▶ **What to do**
Please copy the entries below word for word.

▶ **Record set**

★ ★ ★ ★

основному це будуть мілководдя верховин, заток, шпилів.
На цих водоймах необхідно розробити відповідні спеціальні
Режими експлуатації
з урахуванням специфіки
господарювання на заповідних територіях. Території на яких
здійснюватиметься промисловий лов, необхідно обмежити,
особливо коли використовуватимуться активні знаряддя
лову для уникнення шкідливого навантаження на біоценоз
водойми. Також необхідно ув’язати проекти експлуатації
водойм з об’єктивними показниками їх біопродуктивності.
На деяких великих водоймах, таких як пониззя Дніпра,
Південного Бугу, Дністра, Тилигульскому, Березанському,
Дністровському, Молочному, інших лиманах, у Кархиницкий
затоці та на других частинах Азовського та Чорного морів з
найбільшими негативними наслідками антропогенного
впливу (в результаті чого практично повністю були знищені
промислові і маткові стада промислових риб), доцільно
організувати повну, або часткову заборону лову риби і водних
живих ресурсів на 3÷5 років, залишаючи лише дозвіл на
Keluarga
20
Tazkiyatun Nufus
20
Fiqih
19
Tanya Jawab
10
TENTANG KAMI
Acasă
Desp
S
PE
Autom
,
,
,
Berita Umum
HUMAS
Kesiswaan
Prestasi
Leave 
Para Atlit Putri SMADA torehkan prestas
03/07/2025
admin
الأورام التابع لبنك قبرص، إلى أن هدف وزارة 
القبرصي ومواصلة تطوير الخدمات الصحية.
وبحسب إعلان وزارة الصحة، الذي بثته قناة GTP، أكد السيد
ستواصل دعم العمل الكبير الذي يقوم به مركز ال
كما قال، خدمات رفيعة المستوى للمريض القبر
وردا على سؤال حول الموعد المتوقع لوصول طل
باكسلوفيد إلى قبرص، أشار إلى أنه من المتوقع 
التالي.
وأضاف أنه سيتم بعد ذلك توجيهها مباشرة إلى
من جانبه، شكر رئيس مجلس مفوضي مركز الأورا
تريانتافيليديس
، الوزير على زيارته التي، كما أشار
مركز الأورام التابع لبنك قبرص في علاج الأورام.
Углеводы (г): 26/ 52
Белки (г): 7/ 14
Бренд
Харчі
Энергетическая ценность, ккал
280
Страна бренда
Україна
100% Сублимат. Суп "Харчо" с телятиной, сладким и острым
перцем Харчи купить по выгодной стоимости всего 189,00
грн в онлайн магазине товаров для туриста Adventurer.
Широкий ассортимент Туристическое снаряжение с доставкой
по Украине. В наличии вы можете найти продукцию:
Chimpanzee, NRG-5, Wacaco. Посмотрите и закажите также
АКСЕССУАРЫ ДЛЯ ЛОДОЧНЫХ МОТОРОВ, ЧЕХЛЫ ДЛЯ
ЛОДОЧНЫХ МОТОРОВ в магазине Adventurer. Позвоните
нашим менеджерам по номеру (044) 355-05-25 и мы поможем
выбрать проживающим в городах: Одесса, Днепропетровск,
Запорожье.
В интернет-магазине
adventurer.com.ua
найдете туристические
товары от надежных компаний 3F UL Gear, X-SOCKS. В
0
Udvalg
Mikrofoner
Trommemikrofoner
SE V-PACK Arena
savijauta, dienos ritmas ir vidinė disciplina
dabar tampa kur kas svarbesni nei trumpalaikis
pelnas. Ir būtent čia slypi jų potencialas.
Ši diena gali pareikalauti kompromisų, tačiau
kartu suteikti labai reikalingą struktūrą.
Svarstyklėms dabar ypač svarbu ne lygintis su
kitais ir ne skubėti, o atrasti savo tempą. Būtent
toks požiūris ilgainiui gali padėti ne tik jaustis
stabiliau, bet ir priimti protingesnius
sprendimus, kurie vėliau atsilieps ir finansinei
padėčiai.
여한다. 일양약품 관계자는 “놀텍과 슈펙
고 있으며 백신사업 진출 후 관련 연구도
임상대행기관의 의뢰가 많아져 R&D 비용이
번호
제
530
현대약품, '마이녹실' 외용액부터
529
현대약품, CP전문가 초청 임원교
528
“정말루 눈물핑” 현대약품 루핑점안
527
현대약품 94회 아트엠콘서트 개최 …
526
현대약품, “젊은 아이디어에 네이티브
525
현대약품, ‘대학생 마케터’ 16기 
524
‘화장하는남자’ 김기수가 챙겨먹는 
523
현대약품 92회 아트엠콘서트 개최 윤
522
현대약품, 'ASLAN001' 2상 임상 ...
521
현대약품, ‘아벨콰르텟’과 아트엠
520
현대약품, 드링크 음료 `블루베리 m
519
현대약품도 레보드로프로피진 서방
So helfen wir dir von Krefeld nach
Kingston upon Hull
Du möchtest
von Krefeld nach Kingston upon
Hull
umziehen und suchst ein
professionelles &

★ ★ ★ ★

▶ **Exercise answer**
основному це будуть мілководдя верховин, заток, шпилів.
На цих водоймах необхідно розробити відповідні спеціальні
Режими експлуатації
з урахуванням специфіки
господарювання на заповідних територіях. Території на яких
здійснюватиметься промисловий лов, необхідно обмежити,
особливо коли використовуватимуться активні знаряддя
лову для уникнення шкідливого навантаження на біоценоз
водойми. Також необхідно ув’язати проекти експлуатації
водойм з об’єктивними показниками їх біопродуктивності.
На деяких великих водоймах, таких як пониззя Дніпра,
Південного Бугу, Дністра, Тилигульскому, Березанському,
Дністровському, Молочному, інших лиманах, у Кархиницкий
затоці та на других частинах Азовського та Чорного морів з
найбільшими негативними наслідками антропогенного
впливу (в результаті чого практично повністю були знищені
промислові і маткові стада промислових риб), доцільно
організувати повну, або часткову заборону лову риби і водних
живих ресурсів на 3÷5 років, залишаючи лише дозвіл на
Keluarga
20
Tazkiyatun Nufus
20
Fiqih
19
Tanya Jawab
10
TENTANG KAMI
Acasă
Desp
S
PE
Autom
,
,
,
Berita Umum
HUMAS
Kesiswaan
Prestasi
Leave 
Para Atlit Putri SMADA torehkan prestas
03/07/2025
admin
الأورام التابع لبنك قبرص، إلى أن هدف وزارة 
القبرصي ومواصلة تطوير الخدمات الصحية.
وبحسب إعلان وزارة الصحة، الذي بثته قناة GTP، أكد السيد
ستواصل دعم العمل الكبير الذي يقوم به مركز ال
كما قال، خدمات رفيعة المستوى للمريض القبر
وردا على سؤال حول الموعد المتوقع لوصول طل
باكسلوفيد إلى قبرص، أشار إلى أنه من المتوقع 
التالي.
وأضاف أنه سيتم بعد ذلك توجيهها مباشرة إلى
من جانبه، شكر رئيس مجلس مفوضي مركز الأورا
تريانتافيليديس
، الوزير على زيارته التي، كما أشار
مركز الأورام التابع لبنك قبرص في علاج الأورام.
Углеводы (г): 26/ 52
Белки (г): 7/ 14
Бренд
Харчі
Энергетическая ценность, ккал
280
Страна бренда
Україна
100% Сублимат. Суп "Харчо" с телятиной, сладким и острым
перцем Харчи купить по выгодной стоимости всего 189,00
грн в онлайн магазине товаров для туриста Adventurer.
Широкий ассортимент Туристическое снаряжение с доставкой
по Украине. В наличии вы можете найти продукцию:
Chimpanzee, NRG-5, Wacaco. Посмотрите и закажите также
АКСЕССУАРЫ ДЛЯ ЛОДОЧНЫХ МОТОРОВ, ЧЕХЛЫ ДЛЯ
ЛОДОЧНЫХ МОТОРОВ в магазине Adventurer. Позвоните
нашим менеджерам по номеру (044) 355-05-25 и мы поможем
выбрать проживающим в городах: Одесса, Днепропетровск,
Запорожье.
В интернет-магазине
adventurer.com.ua
найдете туристические
товары от надежных компаний 3F UL Gear, X-SOCKS. В
0
Udvalg
Mikrofoner
Trommemikrofoner
SE V-PACK Arena
savijauta, dienos ritmas ir vidinė disciplina
dabar tampa kur kas svarbesni nei trumpalaikis
pelnas. Ir būtent čia slypi jų potencialas.
Ši diena gali pareikalauti kompromisų, tačiau
kartu suteikti labai reikalingą struktūrą.
Svarstyklėms dabar ypač svarbu ne lygintis su
kitais ir ne skubėti, o atrasti savo tempą. Būtent
toks požiūris ilgainiui gali padėti ne tik jaustis
stabiliau, bet ir priimti protingesnius
sprendimus, kurie vėliau atsilieps ir finansinei
padėčiai.
여한다. 일양약품 관계자는 “놀텍과 슈펙
고 있으며 백신사업 진출 후 관련 연구도
임상대행기관의 의뢰가 많아져 R&D 비용이
번호
제
530
현대약품, '마이녹실' 외용액부터
529
현대약품, CP전문가 초청 임원교
528
“정말루 눈물핑” 현대약품 루핑점안
527
현대약품 94회 아트엠콘서트 개최 …
526
현대약품, “젊은 아이디어에 네이티브
525
현대약품, ‘대학생 마케터’ 16기 
524
‘화장하는남자’ 김기수가 챙겨먹는 
523
현대약품 92회 아트엠콘서트 개최 윤
522
현대약품, 'ASLAN001' 2상 임상 ...
521
현대약품, ‘아벨콰르텟’과 아트엠
520
현대약품, 드링크 음료 `블루베리 m
519
현대약품도 레보드로프로피진 서방
So helfen wir dir von Krefeld nach
Kingston upon Hull
Du möchtest
von Krefeld nach Kingston upon
Hull
umziehen und suchst ein
professionelles &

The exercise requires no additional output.